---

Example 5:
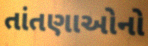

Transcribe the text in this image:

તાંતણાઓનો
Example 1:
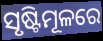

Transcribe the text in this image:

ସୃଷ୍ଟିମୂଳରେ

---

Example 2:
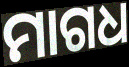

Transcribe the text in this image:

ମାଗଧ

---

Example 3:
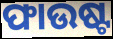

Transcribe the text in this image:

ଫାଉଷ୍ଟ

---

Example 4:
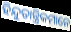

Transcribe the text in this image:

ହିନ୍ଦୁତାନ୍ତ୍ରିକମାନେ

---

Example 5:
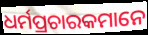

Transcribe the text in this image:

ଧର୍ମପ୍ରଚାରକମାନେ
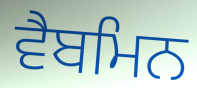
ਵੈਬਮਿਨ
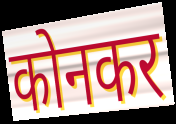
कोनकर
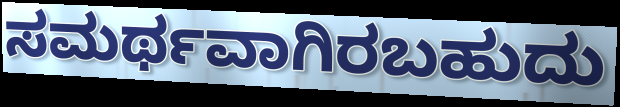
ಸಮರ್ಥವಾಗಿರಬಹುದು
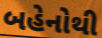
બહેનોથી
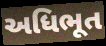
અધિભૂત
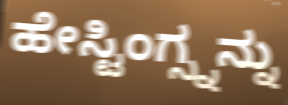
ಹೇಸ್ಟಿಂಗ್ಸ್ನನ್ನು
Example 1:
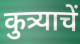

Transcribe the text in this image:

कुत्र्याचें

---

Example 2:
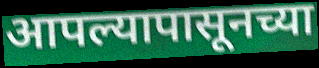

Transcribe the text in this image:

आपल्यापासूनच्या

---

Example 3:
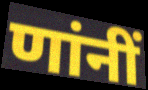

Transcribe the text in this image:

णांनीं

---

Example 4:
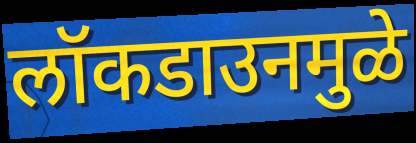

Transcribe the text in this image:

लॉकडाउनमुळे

** Assignment **
Output the entries above exactly as given, but strip out the pictures.

** Reply **
---

Example 5:

Transcribe the text in this image:

તાંતણાઓનો
Example 1:

Transcribe the text in this image:

ସୃଷ୍ଟିମୂଳରେ

---

Example 2:

Transcribe the text in this image:

ମାଗଧ

---

Example 3:

Transcribe the text in this image:

ଫାଉଷ୍ଟ

---

Example 4:

Transcribe the text in this image:

ହିନ୍ଦୁତାନ୍ତ୍ରିକମାନେ

---

Example 5:

Transcribe the text in this image:

ଧର୍ମପ୍ରଚାରକମାନେ
ਵੈਬਮਿਨ
कोनकर
ಸಮರ್ಥವಾಗಿರಬಹುದು
બહેનોથી
અધિભૂત
ಹೇಸ್ಟಿಂಗ್ಸ್ನನ್ನು
Example 1:

Transcribe the text in this image:

कुत्र्याचें

---

Example 2:

Transcribe the text in this image:

आपल्यापासूनच्या

---

Example 3:

Transcribe the text in this image:

णांनीं

---

Example 4:

Transcribe the text in this image:

लॉकडाउनमुळे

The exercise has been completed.